La crise économique qui secoue le Congo-Brazzaville encourage d’intenses activités dites informelles et des comportements de la débrouillardise. C’est dans le rapport réalisé en 1972 sous la direction de H. Singer qu’il est révélé que dans les pays en développement, le principal n’est pas celui du chômage, mais celui de l’existence d’une catégorie des « personnes qui travaillent et qui peuvent travailler très dure mais dont l’emploi n’est pas productif, dans le sens où il ne leur permet pas de gagner un revenu qui atteigne un minimum décent ». La crise, mieux la désarticulation du secteur formel a favorisé un changement drastique dans la gestion des ménages ayant pour conséquence un changement accru dans la distribution des jeux de rôles. L’homme n’assure plus seul la bonne marche du foyer, la femme en revanche, revêt la figure de proue pour participer à la survie de la famille. Basé sur des réalités actuelles (2026), où l’informalité représente ~80 % des emplois féminins au Congo-Brazzaville, avec des défis comme le chômage jeune (~40 % pour les femmes) et la violence domestique, mais aussi des succès d’empowerment, la femme forte incarne la résilience face à l’adversité. Parmi elles, les biyala ngoto – ces marchandes qui étalent leurs biens à même le sol dans les marchés animés des grandes villes comme Pointe-Noire, Dolisie, Nkayi, Mouyondzi, Owando ou Brazzaville – symbolisent la force quotidienne. Ces femmes défient pauvreté et domination masculine, générant des revenus modestes mais vitaux pour leurs familles. Ce post célèbre leur combat, analyse les enjeux (concurrences déloyales) et propose des voies pour un avenir plus équitable.

La femme forte

En sociologie congolaise naissante des organisations, la femme forte représente la femme qui a choisi de prendre à bras le corps l’essentiel des aspects de la vie sociale pour combler des manques tous azimuts : manque des biens nécessaires à leur existence tels le logement, l’argent, la nourriture, la santé. La femme forte communément appelée femme battante, nom générique, pour désigner toutes les femmes commerçantes de rue au Congo-Brazzaville, souvent des marchandes informelles qui luttent contre les inégalités et les crises économiques en gérant des petits commerces, fruits et légumes, vêtements et produits divers. L’écrivain Congolais Alain Mabanckou l’avait déjà compris.
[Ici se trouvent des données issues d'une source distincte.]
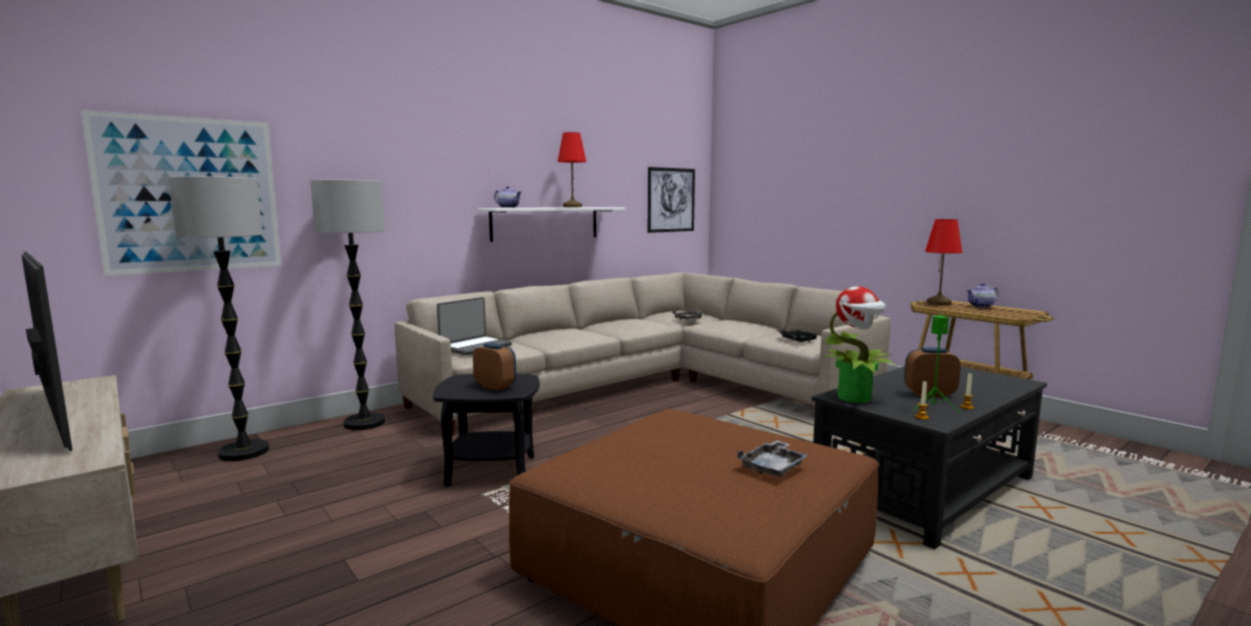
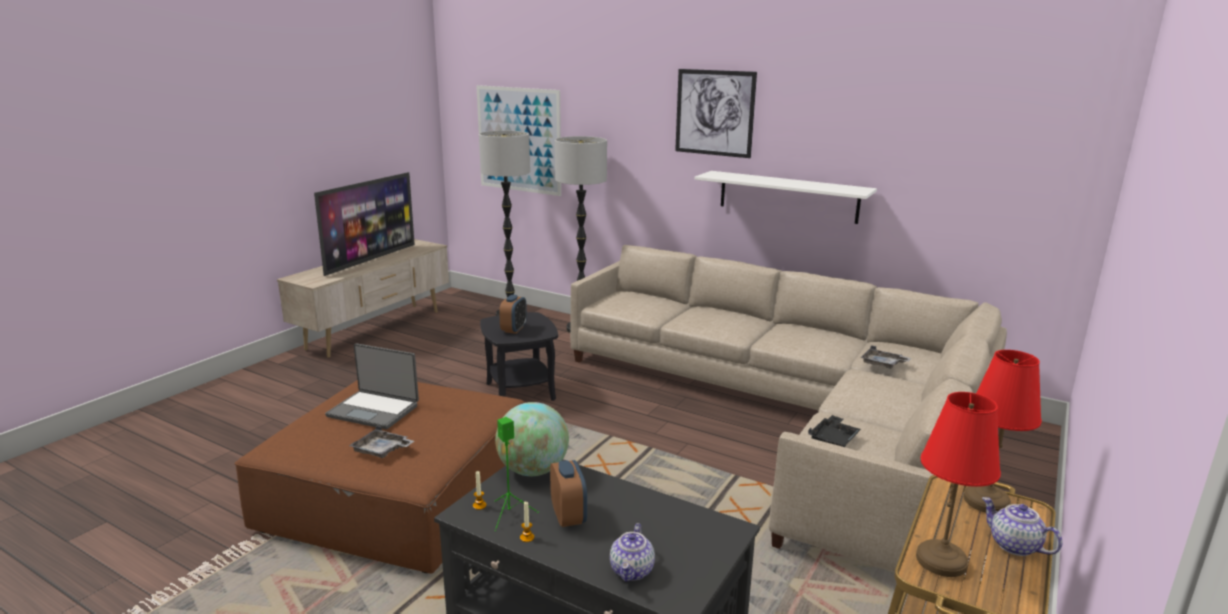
camera: 70 degrees right, 10 degrees up
laptop [437,297,512,355] -> laptop moved to [325,343,419,429]
teapot [494,186,521,208] -> teapot moved to [610,523,655,582]
red table lamp [558,132,586,207] -> red table lamp moved to [916,392,1001,577]
picture [648,167,695,233] -> picture moved to [675,69,757,158]
potted plant [821,286,898,403] -> globe [495,402,569,476]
Dans sa réflexion sur l’implication des mamans africaines [les Congolaises] dans la gestion des ménages, il leur a déclamé une Ode :

Quand l’Etat s’effondre elles tiennent debout,

Quand les salaires disparaissent elles inventent,

Quand l’hôpital échoue elles soignent autrement, elles maintiennent la vie,

Elles transforment le manque en organisation, la pénurie en stratégie, la peur en courage quotidien, elles font tenir une famille avec presque rien, sans micro, sans budget…mais [elles] gouvernent la vie.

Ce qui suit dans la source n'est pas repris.